Several popular digital banks offering “autosave” features include Monzo, Starling, Revolut, and Chase.

Rajan Lakhani from Plum emphasized, “Establishing a payday autosaver can be a hassle-free method to save monthly, ensuring consistency and progress towards your financial objectives.

“This simple action, performed before January payday, facilitates nearly effortless savings accumulation.

“By automatically earmarking a portion of your income each pay period, you cultivate strong financial habits and build a safety net of savings for peace of mind.

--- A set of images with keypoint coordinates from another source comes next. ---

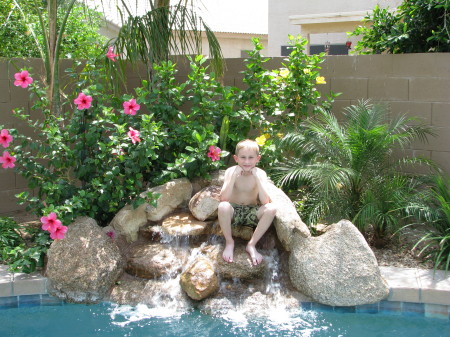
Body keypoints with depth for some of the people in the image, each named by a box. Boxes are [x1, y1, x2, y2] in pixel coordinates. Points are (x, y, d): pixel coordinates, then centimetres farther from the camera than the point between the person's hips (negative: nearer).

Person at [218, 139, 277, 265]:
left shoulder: (260, 173, -9)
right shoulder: (230, 171, -11)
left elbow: (265, 201, -22)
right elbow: (223, 198, -24)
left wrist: (257, 178, -28)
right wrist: (234, 176, -30)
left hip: (252, 214, 1)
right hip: (233, 212, -1)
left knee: (271, 208, -28)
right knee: (223, 206, -35)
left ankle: (252, 244, -14)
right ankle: (229, 242, -10)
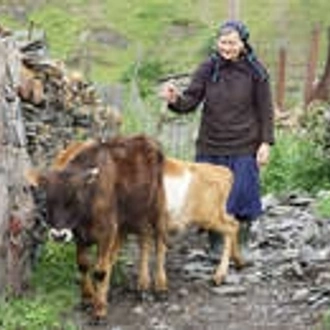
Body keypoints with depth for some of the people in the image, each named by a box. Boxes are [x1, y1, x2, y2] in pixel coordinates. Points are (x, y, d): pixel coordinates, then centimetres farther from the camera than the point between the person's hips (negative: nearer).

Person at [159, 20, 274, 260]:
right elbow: (191, 101, -2)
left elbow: (265, 110, 1)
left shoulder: (255, 71, -4)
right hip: (210, 146, 2)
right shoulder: (208, 68, 0)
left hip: (243, 149, -2)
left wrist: (266, 143, -5)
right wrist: (176, 100, -24)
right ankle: (216, 247, 21)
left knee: (242, 195, 3)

“These funds could be allocated for long-term financial goals like a house deposit or to cover unforeseen expenses.”

Basic-rate taxpayers can earn up to £1,000 in savings interest annually before incurring tax – known as the personal savings allowance.

Any savings interest exceeding this amount incurs a 20% tax for higher-rate taxpayers and a 40% tax for taxpayers earning over £500 in savings interest per year.

Additional rate taxpayers are subject to a 45% tax on all savings interest. AJ Bell’s analysis predicts that 2.64 million individuals will face tax on savings in the 2025/26 tax year.

No tax is imposed on savings held within an ISA account. Currently, individuals can save up to £20,000 across various ISA accounts annually. However, starting April 2027, the cash ISA limit for under-65s will be reduced to £12,000.

Despite the change, there will be an overall £20,000 ISA limit – for instance, individuals under 65 could save £12,000 in a cash ISA and £8,000 in a stocks and shares ISA.

Individuals over 65 will not be affected by this adjustment and can continue saving up to £20,000 annually in a cash ISA as usual.